In the recent case of Matter of Brooke S.B. v. Elizabeth A.C.C., 28 N.Y.3d 1, 61 N.E.3d 488, 39 N.Y.S.2d 89 (2016), New York's highest court, the Court of Appeals, held that, where it is shown by clear and convincing evidence that the parties agreed to conceive a child and to raise the child together, the non-biological, non-adoptive partner has standing, as a parent, to maintain a proceeding pursuant to Domestic Relations Law (DRL) Section 70 seeking custody and visitation. In so holding the court, citing the overarching “best interests of the child” standard applicable in custody and visitation cases in New York State, expanded the definition of “parent” under DRL Section 70, and overruled its 25-year-old prior holding in Alison D. v. Virginia M., 77 N.Y.2d 651, 572 N.E.2d 27, 569 N.Y.S.2d 586 (1991). In Alison D., the court, citing the need to preserve the rights of biological parents to custody and control of a child, had held that a biological stranger to a child who is properly in the custody of his biological mother has no standing to seek visitation with the child pursuant to DRL Section 70.

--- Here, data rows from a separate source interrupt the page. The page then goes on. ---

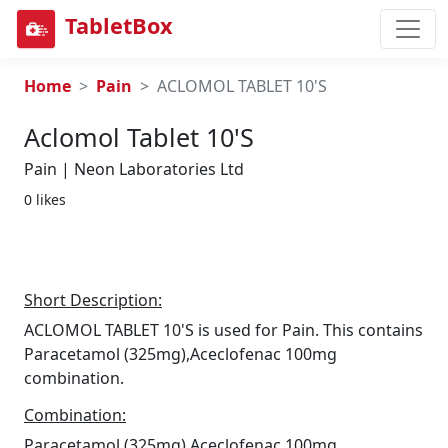
TabletBox
Home
Pain
ACLOMOL TABLET 10'S
Aclomol Tablet 10's
Pain | Neon Laboratories Ltd
0 likes
Short Description:
ACLOMOL TABLET 10'S is used for Pain. This contains
Paracetamol (325mg),Aceclofenac 100mg
combination.
Combination:
Paracetamol (325mg),Aceclofenac 100mg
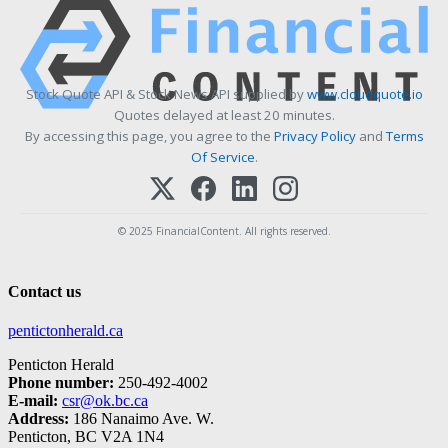
Stock Quote API & Stock News API supplied by
www.cloudquote.io
Quotes delayed at least 20 minutes.
By accessing this page, you agree to the
Privacy Policy
and
Terms
Of Service
.
© 2025 FinancialContent. All rights reserved.
Contact us
pentictonherald.ca
Penticton Herald
Phone number:
250-492-4002
E-mail:
csr@ok.bc.ca
Address:
186 Nanaimo Ave. W.
Penticton, BC V2A 1N4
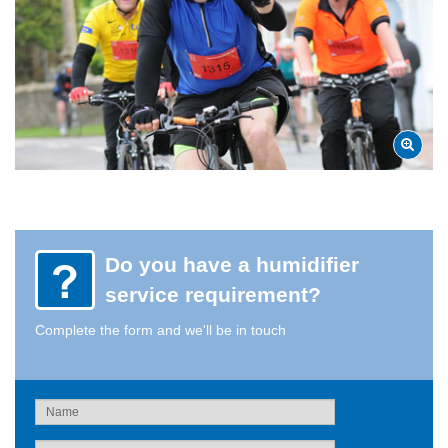
Do you have a humidifier
service requirement?
Complete the form and we'll be in touch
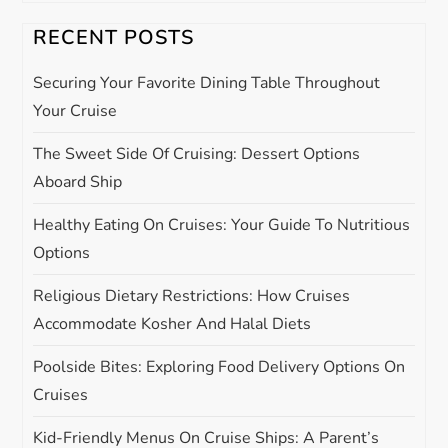
v
RECENT POSTS
i
Securing Your Favorite Dining Table Throughout
g
Your Cruise
The Sweet Side Of Cruising: Dessert Options
a
Aboard Ship
t
Healthy Eating On Cruises: Your Guide To Nutritious
i
Options
Religious Dietary Restrictions: How Cruises
o
Accommodate Kosher And Halal Diets
n
Poolside Bites: Exploring Food Delivery Options On
Cruises
Kid-Friendly Menus On Cruise Ships: A Parent’s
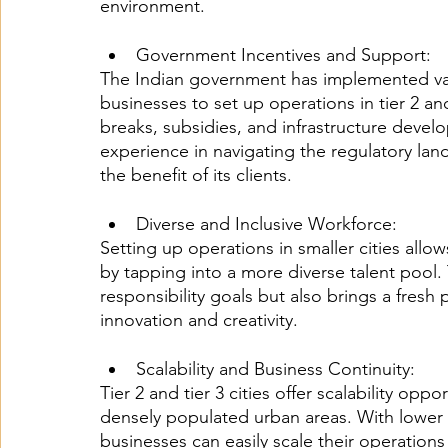
environment.
Government Incentives and Support:
The Indian government has implemented var
businesses to set up operations in tier 2 and
breaks, subsidies, and infrastructure devel
experience in navigating the regulatory la
the benefit of its clients.
Diverse and Inclusive Workforce:
Setting up operations in smaller cities all
by tapping into a more diverse talent pool. 
responsibility goals but also brings a fresh 
innovation and creativity.
Scalability and Business Continuity:
Tier 2 and tier 3 cities offer scalability opp
densely populated urban areas. With lower op
businesses can easily scale their operation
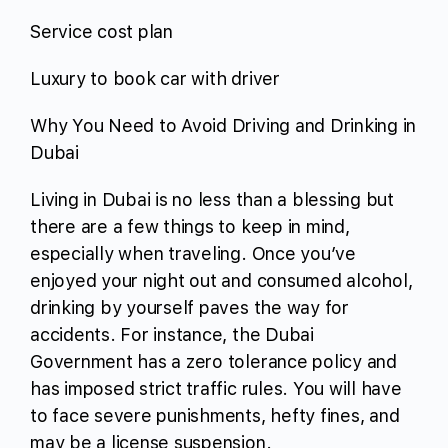
Service cost plan
Luxury to book car with driver
Why You Need to Avoid Driving and Drinking in
Dubai
Living in Dubai is no less than a blessing but
there are a few things to keep in mind,
especially when traveling. Once you’ve
enjoyed your night out and consumed alcohol,
drinking by yourself paves the way for
accidents. For instance, the Dubai
Government has a zero tolerance policy and
has imposed strict traffic rules. You will have
to face severe punishments, hefty fines, and
may be a license suspension.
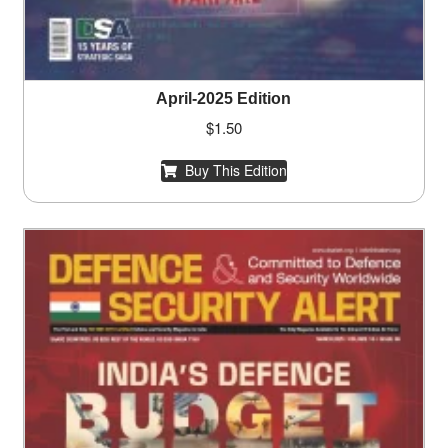
April-2025 Edition
$
1.50
Buy This Edition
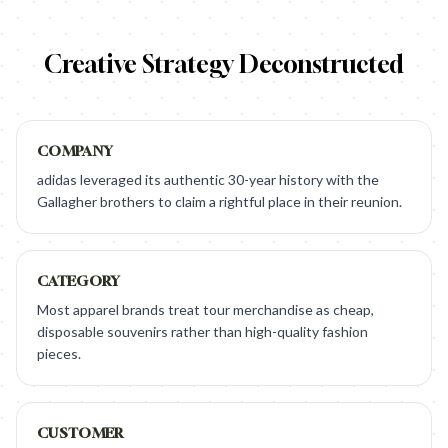
Creative Strategy Deconstructed
COMPANY
adidas leveraged its authentic 30-year history with the
Gallagher brothers to claim a rightful place in their reunion.
CATEGORY
Most apparel brands treat tour merchandise as cheap,
disposable souvenirs rather than high-quality fashion
pieces.
CUSTOMER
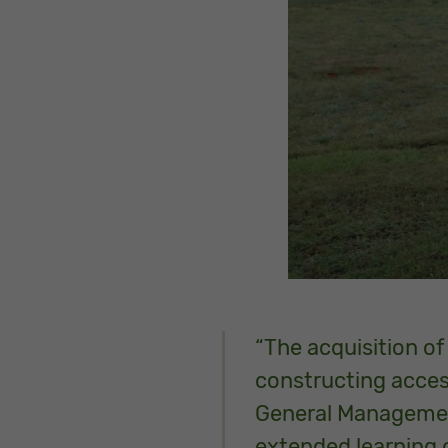
“The acquisition of
constructing accessi
General Management 
extended learning 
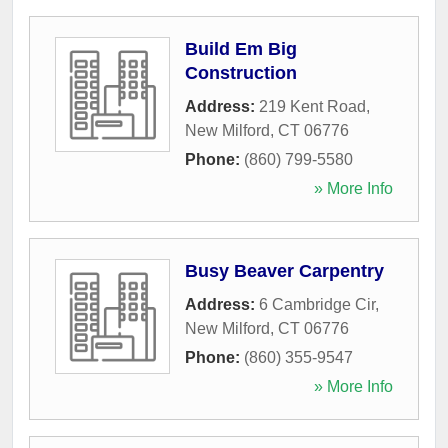
Build Em Big
Construction
Address:
219 Kent Road
,
New Milford
,
CT
06776
Phone:
(860) 799-5580
» More Info
Busy Beaver Carpentry
Address:
6 Cambridge Cir
,
New Milford
,
CT
06776
Phone:
(860) 355-9547
» More Info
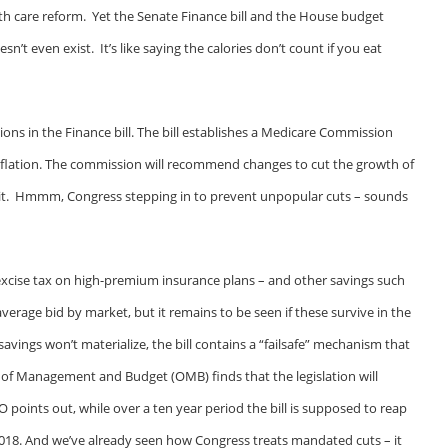
th care reform. Yet the Senate Finance bill and the House budget
esn’t even exist. It’s like saying the calories don’t count if you eat
ions in the Finance bill. The bill establishes a Medicare Commission
 inflation. The commission will recommend changes to cut the growth of
p it. Hmmm, Congress stepping in to prevent unpopular cuts – sounds
 excise tax on high-premium insurance plans – and other savings such
rage bid by market, but it remains to be seen if these survive in the
savings won’t materialize, the bill contains a “failsafe” mechanism that
e of Management and Budget (OMB) finds that the legislation will
BO points out, while over a ten year period the bill is supposed to reap
2018. And we’ve already seen how Congress treats mandated cuts – it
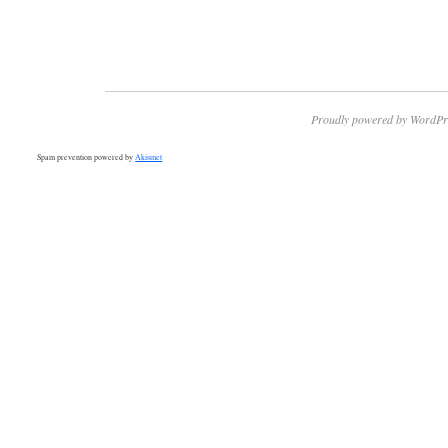
Proudly powered by WordPr
Spam prevention powered by
Akismet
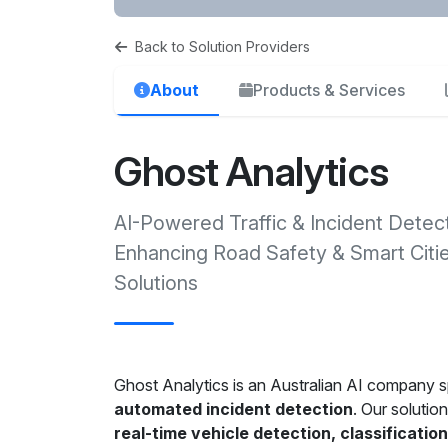
Back to Solution Providers
About
Products & Services
Ghost Analytics
AI-Powered Traffic & Incident Detec
Enhancing Road Safety & Smart Citi
Solutions
Ghost Analytics is an Australian AI company sp
automated incident detection
. Our solutio
real-time vehicle detection, classificatio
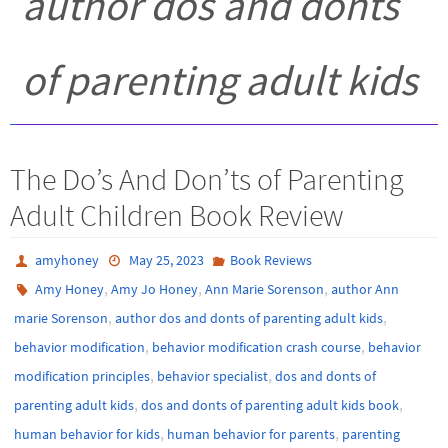
author dos and donts
of parenting adult kids
The Do’s And Don’ts of Parenting
Adult Children Book Review
amyhoney
May 25, 2023
Book Reviews
,
,
,
Amy Honey
Amy Jo Honey
Ann Marie Sorenson
author Ann
,
,
marie Sorenson
author dos and donts of parenting adult kids
,
,
behavior modification
behavior modification crash course
behavior
,
,
modification principles
behavior specialist
dos and donts of
,
,
parenting adult kids
dos and donts of parenting adult kids book
,
,
human behavior for kids
human behavior for parents
parenting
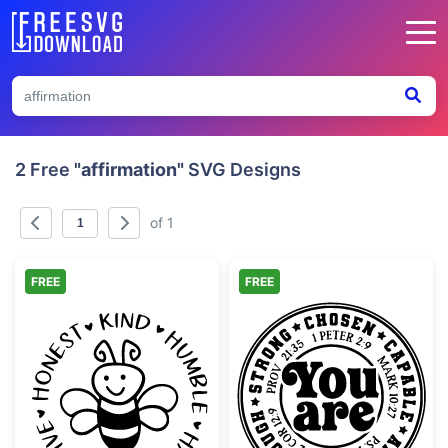
2 Free
"affirmation"
SVG Designs
of 1
FREE
FREE
Bee with Positive Affirmations Circle
Christian Affir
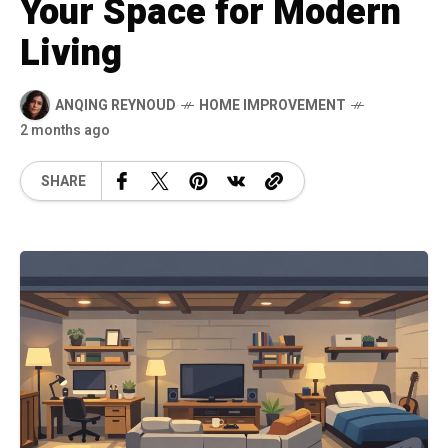
Your Space for Modern
Living
ANQING REYNOUD
HOME IMPROVEMENT
2 months ago
SHARE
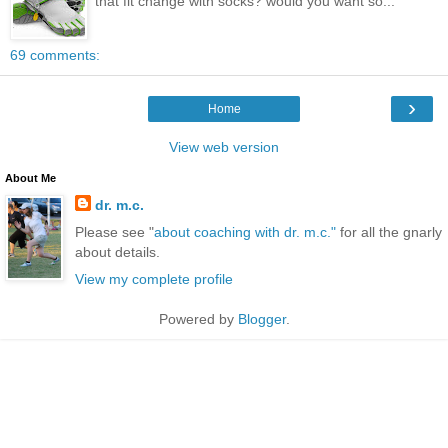
that fit change with socks? would you want so...
69 comments:
›
Home
View web version
About Me
dr. m.c.
Please see "
about coaching with dr. m.c."
for all the gnarly
about details.
View my complete profile
Powered by
Blogger
.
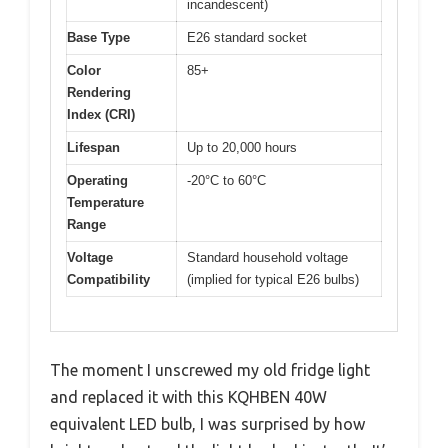
incandescent)
Base Type
E26 standard socket
Color
85+
Rendering
Index (CRI)
Lifespan
Up to 20,000 hours
Operating
-20°C to 60°C
Temperature
Range
Voltage
Standard household voltage
Compatibility
(implied for typical E26 bulbs)
The moment I unscrewed my old fridge light
and replaced it with this KQHBEN 40W
equivalent LED bulb, I was surprised by how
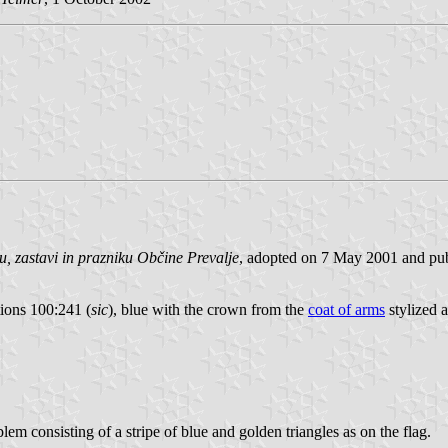
, zastavi in prazniku Občine Prevalje
, adopted on 7 May 2001 and publ
tions 100:241 (
sic
), blue with the crown from the
coat of arms
stylized a
lem consisting of a stripe of blue and golden triangles as on the flag.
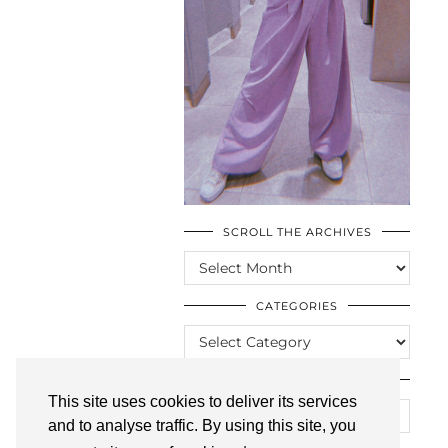
SCROLL THE ARCHIVES
SCROLL
THE
ARCHIVES
CATEGORIES
CATEGORIES
LOOKING FOR SOMETHING?
This site uses cookies to deliver its services
and to analyse traffic. By using this site, you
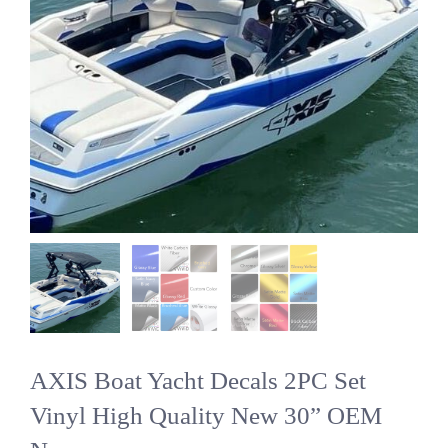
AXIS Boat Yacht Decals 2PC Set
Vinyl High Quality New 30” OEM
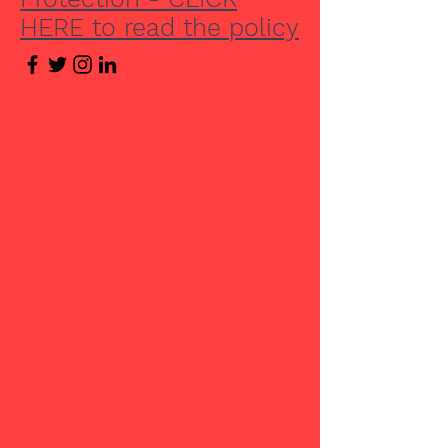
HERE to read the policy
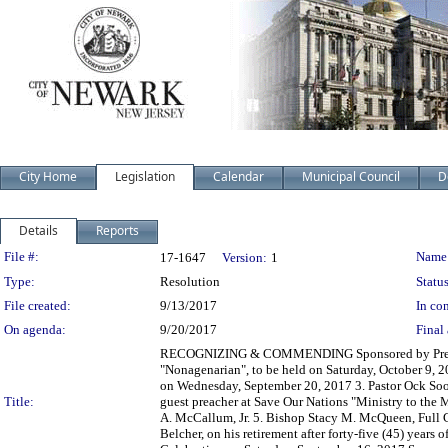
City Home
Legislation
Calendar
Municipal Council
D
Details
Reports
Legislation Details
File #:
Name
17-1647
Version:
1
Type:
Resolution
Status
File created:
9/13/2017
In con
On agenda:
9/20/2017
Final 
RECOGNIZING & COMMENDING Sponsored by Presiden
"Nonagenarian", to be held on Saturday, October 9, 2
on Wednesday, September 20, 2017 3. Pastor Ock Soo
Title:
guest preacher at Save Our Nations "Ministry to th
A. McCallum, Jr. 5. Bishop Stacy M. McQueen, Full
Belcher, on his retirement after forty-five (45) years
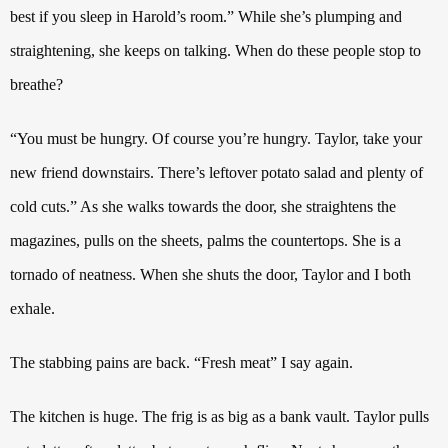
best if you sleep in Harold’s room.” While she’s plumping and
straightening, she keeps on talking. When do these people stop to
breathe?
“You must be hungry. Of course you’re hungry. Taylor, take your
new friend downstairs. There’s leftover potato salad and plenty of
cold cuts.” As she walks towards the door, she straightens the
magazines, pulls on the sheets, palms the countertops. She is a
tornado of neatness. When she shuts the door, Taylor and I both
exhale.
The stabbing pains are back. “Fresh meat” I say again.
The kitchen is huge. The frig is as big as a bank vault.
Taylor pulls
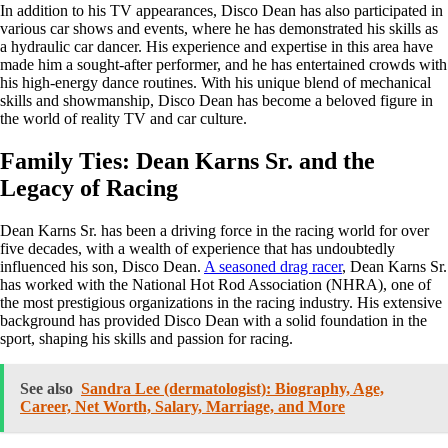
In addition to his TV appearances, Disco Dean has also participated in
various car shows and events, where he has demonstrated his skills as
a hydraulic car dancer. His experience and expertise in this area have
made him a sought-after performer, and he has entertained crowds with
his high-energy dance routines. With his unique blend of mechanical
skills and showmanship, Disco Dean has become a beloved figure in
the world of reality TV and car culture.
Family Ties: Dean Karns Sr. and the
Legacy of Racing
Dean Karns Sr. has been a driving force in the racing world for over
five decades, with a wealth of experience that has undoubtedly
influenced his son, Disco Dean.
A seasoned drag racer
, Dean Karns Sr.
has worked with the National Hot Rod Association (NHRA), one of
the most prestigious organizations in the racing industry. His extensive
background has provided Disco Dean with a solid foundation in the
sport, shaping his skills and passion for racing.
See also
Sandra Lee (dermatologist): Biography, Age,
Career, Net Worth, Salary, Marriage, and More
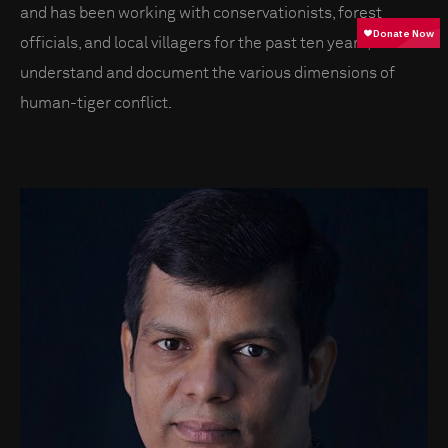
and has been working with conservationists, forest
officials, and local villagers for the past ten years, to
understand and document the various dimensions of
human-tiger conflict.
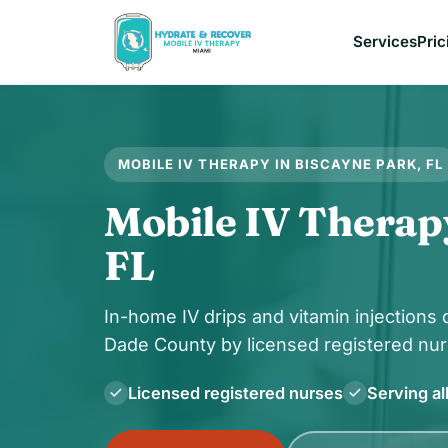
Services
Pric
MOBILE IV THERAPY IN BISCAYNE PARK, FL
Mobile IV Therap
FL
In-home IV drips and vitamin injections
Dade County by licensed registered nur
Licensed registered nurses
Serving al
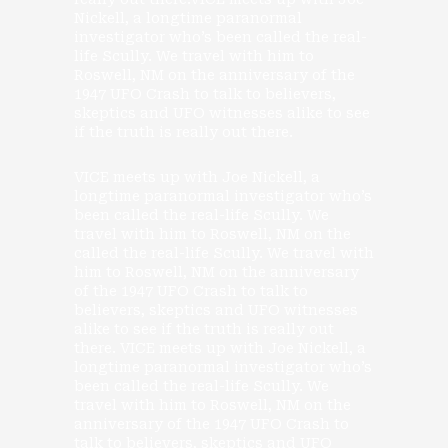
Nickell, a longtime paranormal
investigator who’s been called the real-
life Scully. We travel with him to
Roswell, NM on the anniversary of the
1947 UFO Crash to talk to believers,
skeptics and UFO witnesses alike to see
if the truth is really out there.
VICE meets up with Joe Nickell, a
longtime paranormal investigator who’s
been called the real-life Scully. We
travel with him to Roswell, NM on the
called the real-life Scully. We travel with
him to Roswell, NM on the anniversary
of the 1947 UFO Crash to talk to
believers, skeptics and UFO witnesses
alike to see if the truth is really out
there. VICE meets up with Joe Nickell, a
longtime paranormal investigator who’s
been called the real-life Scully. We
travel with him to Roswell, NM on the
anniversary of the 1947 UFO Crash to
talk to believers, skeptics and UFO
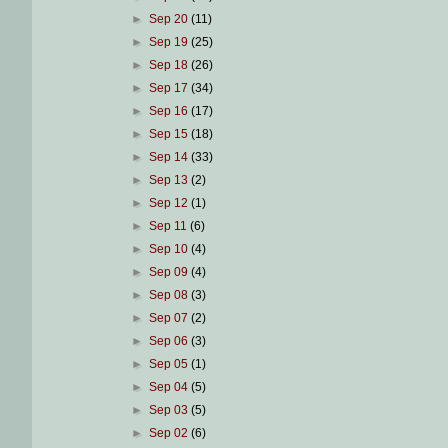
►
Sep 20
(11)
►
Sep 19
(25)
►
Sep 18
(26)
►
Sep 17
(34)
►
Sep 16
(17)
►
Sep 15
(18)
►
Sep 14
(33)
►
Sep 13
(2)
►
Sep 12
(1)
►
Sep 11
(6)
►
Sep 10
(4)
►
Sep 09
(4)
►
Sep 08
(3)
►
Sep 07
(2)
►
Sep 06
(3)
►
Sep 05
(1)
►
Sep 04
(5)
►
Sep 03
(5)
►
Sep 02
(6)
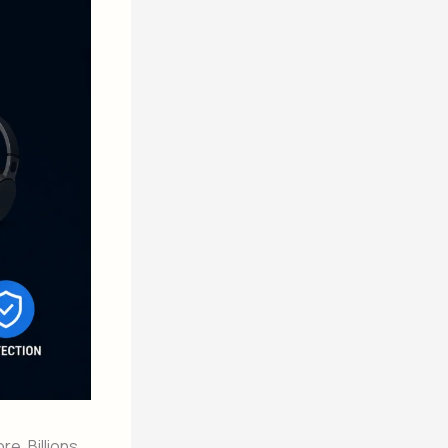
e. Billions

Factual and Procedural Background

In Brook S.B. v. Elizabeth A.C.C., the parties were an unmarried same-sex female couple in a committed relationship. At one point, the parties agreed to have a child together. The parties agreed that the respondent would become pregnant through artificial insemination and carry the child. The respondent became pregnant in 2008. During the pregnancy, the petitioner regularly attended prenatal doctor appointments, remained involved in the respondent's care and joined the respondent in the emergency room when she had a complication during pregnancy. The petitioner was present when the child was born and the parties gave the child the petitioner's last name. Further, after the child was born, the parties continued to reside together and raised the child jointly, sharing all major parental responsibilities. The petitioner stayed home with the child for a year while the respondent returned to work.